Lo storico Eusebio di Cesarea[1], contemporaneo del santo, racconta che, senza dire niente a nessuno, Appiano entrò nel tempio a Cesarea Marittima, dove il prefetto Urbano offriva sacrificio agli idoli. Il religioso lo rimproverò per il suo crimine di idolatria. Appiano venne così picchiato, arrestato e rinchiuso in una prigione. Durante il processo, egli insistette: "Confesso Cristo l'unico Dio, e lo stesso Dio con il Padre."

Il giudice ordinò che fosse gettato in mare. Ad Appiano vennero avvolti ai piedi dei panni di lino intinti nell'olio e dati alle fiamme. Infine gli legarono delle pietre ai piedi e lo gettarono in mare. Eusebio, testimone oculare, dichiara che contemporaneamente all'evento un terremoto scosse la città, e il mare rigettò sulla riva il cadavere del santo.

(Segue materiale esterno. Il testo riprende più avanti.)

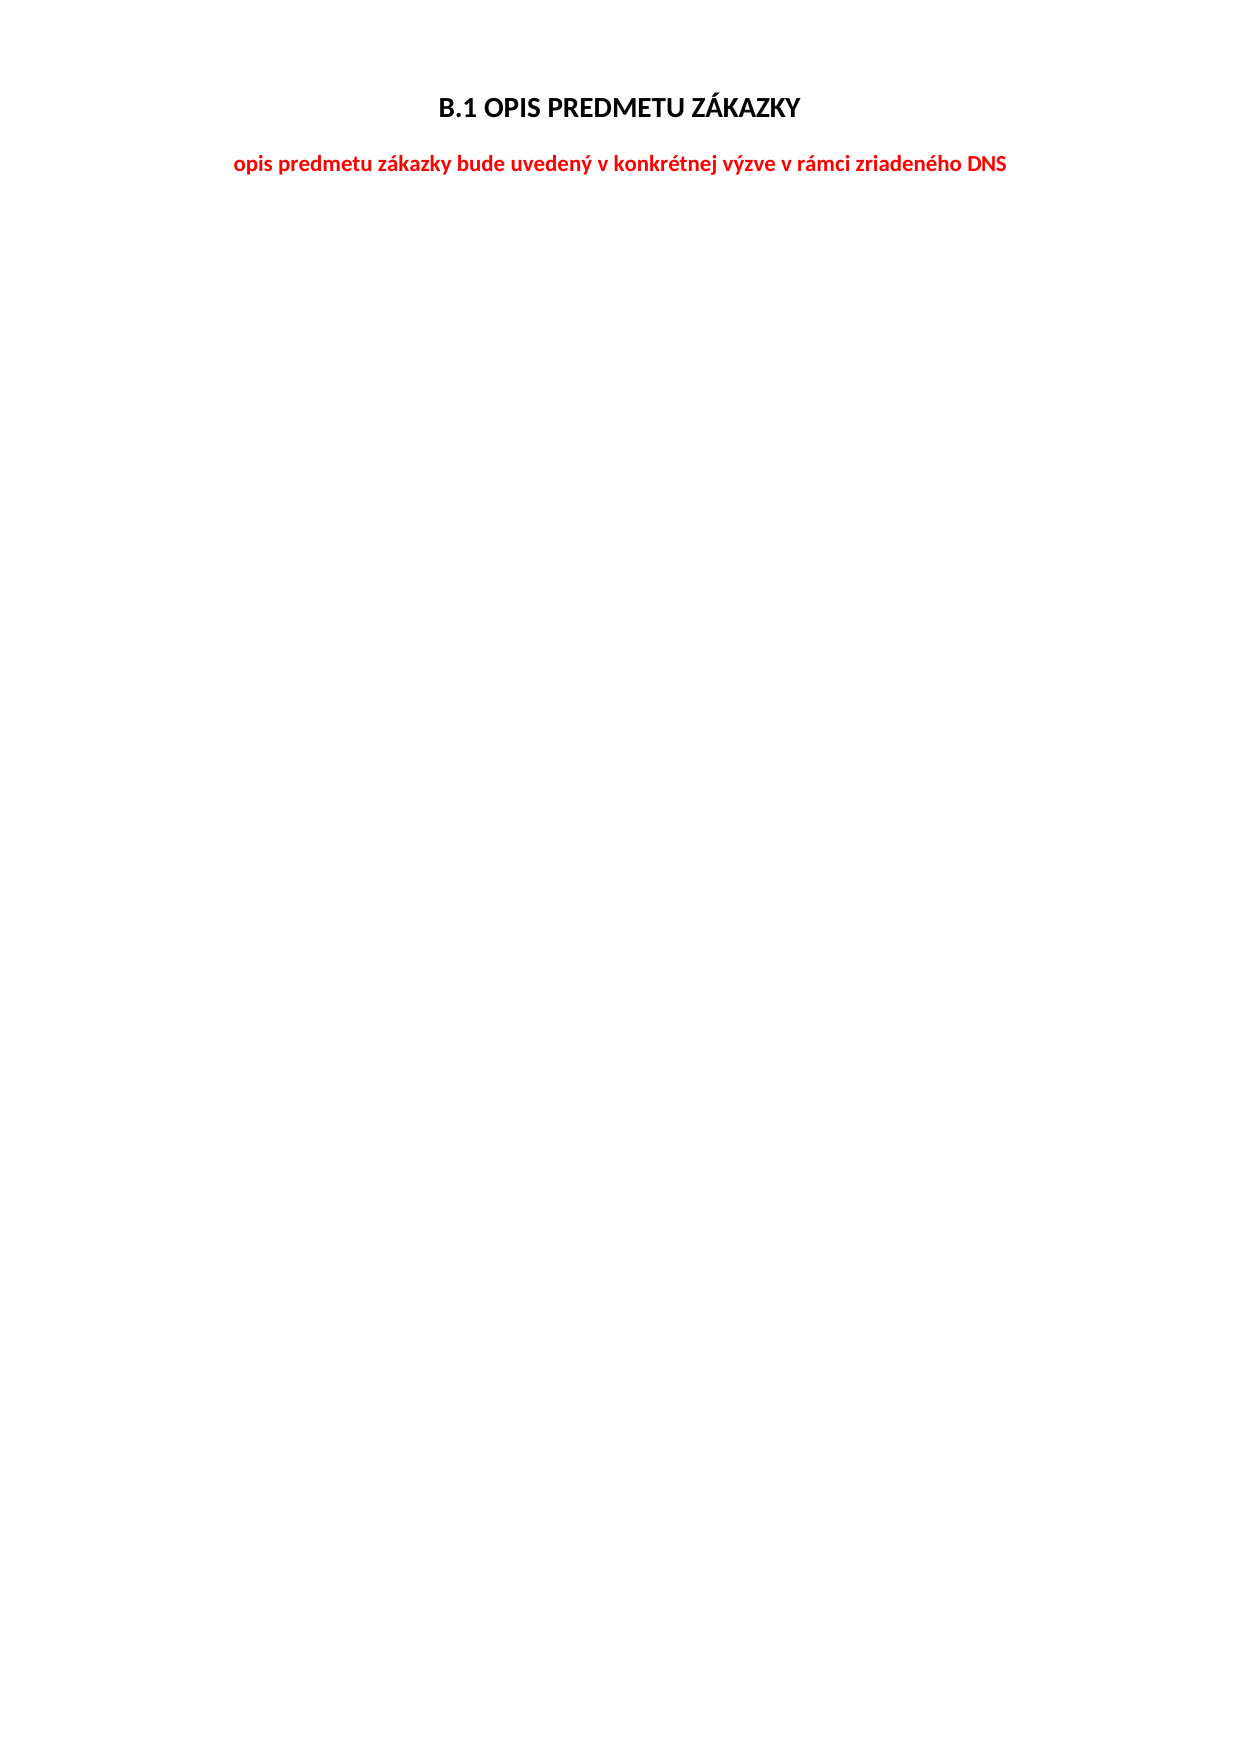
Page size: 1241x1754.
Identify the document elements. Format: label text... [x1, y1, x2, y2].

text opis predmetu zákazky bude uvedený v konkrétnej výzve v rámci zriadeného DNS [106, 149, 1134, 177]
subtitle OPIS PREDMETU ZÁKAZKY [438, 89, 1134, 125]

Eusebio scrisse che era come se il mare non fosse in grado di sopportare il corpo del martire : così tutti gli abitanti furono testimoni di questo prodigio, offrendo gloria al Dio dei cristiani e confessando ad alta voce il nome di Gesù Cristo.

Secondo il Martirologio Romano il giorno dedicato al santo è il 2 aprile:

«A Cesarea marittima, sant’Appiano, martire, che, sotto l’imperatore Massimino, poiché il popolo era costretto a sacrificare pubblicamente agli dèi, accostatosi con coraggio al governatore Urbano, gli afferrò la mano destra, obbligandolo a sospendere il rito e per questo, con i piedi avvolti da un panno di lino intinto nell’olio e dato alle fiamme, fu precipitato ancora vivo in mare dai soldati.»